- [Text segment]:
== Segment start ==
That is a real life illustration of what happens when we give ourselves over to our anger… ourselves and those around us get burned.  Is it okay to be angry?  Yes… but we are not allow to nurse it, churn it over and over and then dispense it like a high pressure fire hose.

So what do I do with this anger I feel?  Many believe that Paul in Ephesians was quoting David in Psalm 4:  “In your anger do not sin.” (Psalm 4:4, NIV)  If that is the case, then we would do well to do what David suggests:  “Meditate in your heart upon your bed, and be still.  Offer the sacrifices of righteousness, and trust in the Lord.” (v.4b-5, NASB)

So in the wake of the Boston bombings or whatever other violent act that is sure to follow… be angry that someone would think so callously about human life.   But then… calm yourself down… meditate in your heart on the Word of God (perhaps on Colossians 3:8!), and then put your trust in a God of justice who has things well under control.

A Christian’s Response to Evil

CaringProverbs 6:16-19

Not sure where you were when you heard the news on Monday.  I was at the church office.  My tablet buzzed on the desktop like when I’m getting an email.  But it was actually an update from my USA Today app:  “Blasts heard at the sight of the Boston marathon.”

I knew.  I just knew.  This was going to be bad.

And as the story poured out over the news the next few days… like you, I was in shock.  And I was filled with sympathy for the victims,… But also there was this angry, cranky thing that began to develop.  This normally calm and collected, peace loving pastor was getting increasingly hot.  It was kind of  a simmer because it was a “I’m in denial” kind of mad.  Eventually I was able to get in touch with my feelings.

And I took them to God.

Reading my Facebook newsfeed it seemed that everyone from my family members to friends to complete strangers and even corporate entities were offering words of comfort to the people of Boston.  But even so… there was this underlying bubbling up of rage.

One late night comic said:  “I know it is my job to make you laugh.  And I know some people need to watch TV or something to get their mind off of such things.  But I don’t want to.  I’m angry.”

Tuesday, as I was working on my Sunday sermon, I became increasingly convinced that I needed to change my topic from Christian friendship to the subject of evil.
== Segment end ==
- [Source information]:
== Segment start ==
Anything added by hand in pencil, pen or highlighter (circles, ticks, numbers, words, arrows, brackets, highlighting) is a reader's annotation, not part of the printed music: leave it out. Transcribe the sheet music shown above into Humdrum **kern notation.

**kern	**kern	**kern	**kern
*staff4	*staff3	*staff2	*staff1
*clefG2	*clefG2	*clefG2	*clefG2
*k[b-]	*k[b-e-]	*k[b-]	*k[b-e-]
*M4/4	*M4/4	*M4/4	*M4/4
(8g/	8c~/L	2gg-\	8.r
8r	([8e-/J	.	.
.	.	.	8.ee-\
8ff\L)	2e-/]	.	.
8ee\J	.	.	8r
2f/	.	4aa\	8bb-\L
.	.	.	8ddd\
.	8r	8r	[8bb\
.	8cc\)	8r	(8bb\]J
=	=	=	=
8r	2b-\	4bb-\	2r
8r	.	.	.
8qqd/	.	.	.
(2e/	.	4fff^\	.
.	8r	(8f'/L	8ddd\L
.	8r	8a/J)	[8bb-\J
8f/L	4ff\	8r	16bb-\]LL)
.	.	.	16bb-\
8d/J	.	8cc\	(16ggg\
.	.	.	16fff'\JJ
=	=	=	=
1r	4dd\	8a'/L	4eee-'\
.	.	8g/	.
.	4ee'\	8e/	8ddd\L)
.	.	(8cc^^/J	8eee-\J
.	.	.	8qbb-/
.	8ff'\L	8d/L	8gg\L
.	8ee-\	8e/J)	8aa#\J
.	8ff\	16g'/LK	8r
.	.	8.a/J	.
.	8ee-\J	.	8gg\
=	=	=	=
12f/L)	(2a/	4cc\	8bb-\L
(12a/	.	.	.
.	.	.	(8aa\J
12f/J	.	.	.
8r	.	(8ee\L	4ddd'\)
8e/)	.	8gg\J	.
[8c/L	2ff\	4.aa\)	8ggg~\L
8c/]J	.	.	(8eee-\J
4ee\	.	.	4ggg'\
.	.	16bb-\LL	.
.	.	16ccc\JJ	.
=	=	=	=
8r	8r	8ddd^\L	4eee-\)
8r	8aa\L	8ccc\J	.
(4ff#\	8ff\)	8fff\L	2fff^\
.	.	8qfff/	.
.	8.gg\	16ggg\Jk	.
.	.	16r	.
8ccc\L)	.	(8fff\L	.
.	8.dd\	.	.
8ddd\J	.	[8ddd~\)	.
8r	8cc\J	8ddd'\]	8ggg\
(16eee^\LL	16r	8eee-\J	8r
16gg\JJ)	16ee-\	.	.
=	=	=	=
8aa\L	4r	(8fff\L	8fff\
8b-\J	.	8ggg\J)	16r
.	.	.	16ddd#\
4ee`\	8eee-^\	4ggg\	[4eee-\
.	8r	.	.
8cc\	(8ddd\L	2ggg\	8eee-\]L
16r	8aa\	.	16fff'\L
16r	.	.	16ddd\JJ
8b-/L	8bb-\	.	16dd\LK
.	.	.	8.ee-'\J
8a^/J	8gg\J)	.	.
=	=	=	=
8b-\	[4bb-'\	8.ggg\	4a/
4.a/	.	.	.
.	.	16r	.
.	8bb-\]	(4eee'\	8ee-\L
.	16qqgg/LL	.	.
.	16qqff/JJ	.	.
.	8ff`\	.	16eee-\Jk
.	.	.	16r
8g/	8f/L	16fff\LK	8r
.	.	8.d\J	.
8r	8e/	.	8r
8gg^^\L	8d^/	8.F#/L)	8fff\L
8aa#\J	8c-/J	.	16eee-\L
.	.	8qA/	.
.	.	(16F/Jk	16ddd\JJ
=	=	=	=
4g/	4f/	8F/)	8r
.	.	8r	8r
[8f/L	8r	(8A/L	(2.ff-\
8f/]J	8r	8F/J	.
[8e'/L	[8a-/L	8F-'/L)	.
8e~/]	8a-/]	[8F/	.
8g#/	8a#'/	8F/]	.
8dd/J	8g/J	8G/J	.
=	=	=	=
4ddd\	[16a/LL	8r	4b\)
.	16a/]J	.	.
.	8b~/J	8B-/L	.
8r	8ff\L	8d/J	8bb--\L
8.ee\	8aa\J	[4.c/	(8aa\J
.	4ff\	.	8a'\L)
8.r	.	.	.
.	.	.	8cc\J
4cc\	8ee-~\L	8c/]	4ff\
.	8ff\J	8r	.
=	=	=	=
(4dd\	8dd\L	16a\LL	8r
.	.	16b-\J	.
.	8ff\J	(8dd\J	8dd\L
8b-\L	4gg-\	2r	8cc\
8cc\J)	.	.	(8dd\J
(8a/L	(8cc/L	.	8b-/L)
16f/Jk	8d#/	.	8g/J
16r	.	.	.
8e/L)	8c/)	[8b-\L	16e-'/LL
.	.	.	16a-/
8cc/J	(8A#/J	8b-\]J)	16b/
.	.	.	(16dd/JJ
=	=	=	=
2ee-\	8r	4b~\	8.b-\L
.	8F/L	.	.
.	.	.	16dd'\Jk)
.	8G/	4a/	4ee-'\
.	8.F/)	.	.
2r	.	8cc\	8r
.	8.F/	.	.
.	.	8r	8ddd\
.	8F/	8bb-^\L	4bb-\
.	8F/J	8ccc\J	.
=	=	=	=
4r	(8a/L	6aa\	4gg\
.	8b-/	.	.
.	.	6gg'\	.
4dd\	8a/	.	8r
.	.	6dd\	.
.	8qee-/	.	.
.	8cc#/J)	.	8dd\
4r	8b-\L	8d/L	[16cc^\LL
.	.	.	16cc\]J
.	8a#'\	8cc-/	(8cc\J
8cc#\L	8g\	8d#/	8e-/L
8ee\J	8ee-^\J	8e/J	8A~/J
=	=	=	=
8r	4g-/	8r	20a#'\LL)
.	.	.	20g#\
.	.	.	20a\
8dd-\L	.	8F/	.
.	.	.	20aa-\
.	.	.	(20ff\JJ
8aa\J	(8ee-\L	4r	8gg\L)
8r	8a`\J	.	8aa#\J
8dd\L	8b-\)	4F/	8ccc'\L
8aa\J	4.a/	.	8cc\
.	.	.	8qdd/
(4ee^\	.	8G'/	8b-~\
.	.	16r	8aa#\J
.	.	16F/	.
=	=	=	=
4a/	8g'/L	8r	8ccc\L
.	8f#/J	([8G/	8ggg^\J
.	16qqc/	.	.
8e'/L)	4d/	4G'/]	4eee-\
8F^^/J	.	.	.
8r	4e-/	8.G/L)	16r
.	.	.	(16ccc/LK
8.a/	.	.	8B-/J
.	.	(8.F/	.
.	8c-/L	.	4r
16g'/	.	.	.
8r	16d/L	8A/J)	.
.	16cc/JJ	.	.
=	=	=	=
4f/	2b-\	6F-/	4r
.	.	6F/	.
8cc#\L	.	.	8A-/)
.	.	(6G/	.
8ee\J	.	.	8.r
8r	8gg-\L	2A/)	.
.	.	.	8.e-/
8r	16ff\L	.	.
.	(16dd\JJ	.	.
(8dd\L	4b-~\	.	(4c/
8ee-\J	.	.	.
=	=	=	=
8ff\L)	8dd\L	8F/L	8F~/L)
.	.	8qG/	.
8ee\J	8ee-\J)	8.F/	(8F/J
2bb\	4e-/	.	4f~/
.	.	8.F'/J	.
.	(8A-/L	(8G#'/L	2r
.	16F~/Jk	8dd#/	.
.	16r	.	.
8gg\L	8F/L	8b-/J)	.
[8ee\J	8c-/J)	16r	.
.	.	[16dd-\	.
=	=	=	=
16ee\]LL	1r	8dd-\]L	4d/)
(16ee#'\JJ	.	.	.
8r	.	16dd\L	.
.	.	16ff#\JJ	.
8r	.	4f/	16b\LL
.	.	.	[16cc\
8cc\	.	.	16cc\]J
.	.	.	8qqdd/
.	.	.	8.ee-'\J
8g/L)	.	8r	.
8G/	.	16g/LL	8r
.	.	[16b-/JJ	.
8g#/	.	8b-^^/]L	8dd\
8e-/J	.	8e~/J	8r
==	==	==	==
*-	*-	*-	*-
== Segment end ==
- [What this exercise asks]:
1. Write out the portion of the text on anger and the Boston bombings starting at "So what do I" and ending at "well under control.".
2. Supply the next part of the text on anger and the Boston bombings, picking up after its final sentence.
The rows have nothing to do with the text on anger and the Boston bombings.

- [Per-task outputs]:
1.
So what do I do with this anger I feel?  Many believe that Paul in Ephesians was quoting David in Psalm 4:  “In your anger do not sin.” (Psalm 4:4, NIV)  If that is the case, then we would do well to do what David suggests:  “Meditate in your heart upon your bed, and be still.  Offer the sacrifices of righteousness, and trust in the Lord.” (v.4b-5, NASB)

So in the wake of the Boston bombings or whatever other violent act that is sure to follow… be angry that someone would think so callously about human life.   But then… calm yourself down… meditate in your heart on the Word of God (perhaps on Colossians 3:8!), and then put your trust in a God of justice who has things well under control.

2.
I don’t usually preach topically.  I don’t usually preach on current events.  But I believe that some needs need to be addressed from the pulpit.  Not just because of Monday’s events… and not just because of the increasing onslaught of violence America has been experiencing, but because we as believers need to be prepared to talk to our neighbors, our co-workers, our hair-cutters, our unsaved family members, etc. in a time like this.

Many lives were saved at the Marathon that day because of a large number of first responders already present there at the finish line.  Not only were they close to the events to offer aid but these workers and others at Boston area hospitals had already been training for just such an unfortunate event for years.

How about us?  Are we as believers prepared if something like this happened close to home? At a Titans game?  At our block party?  In our family home?  What is the right response?  I’m pretty sure seething about it isn’t the solution.  So I went to the Scriptures.

Over the next few week or so, I will humbly offer some of what I found.  I hope it is a comfort.  For now, I have posted an old sermon of mine (“How God Will Deal With Evil”) on my sermon download page.   I included an article by Mel Lawrenz, titled:  “Facing Treachery, Again” on my “Around the Web” page (see tab above).   And Sunday from the pulpit I will preach on this topic and hope to post that sermon next week as well.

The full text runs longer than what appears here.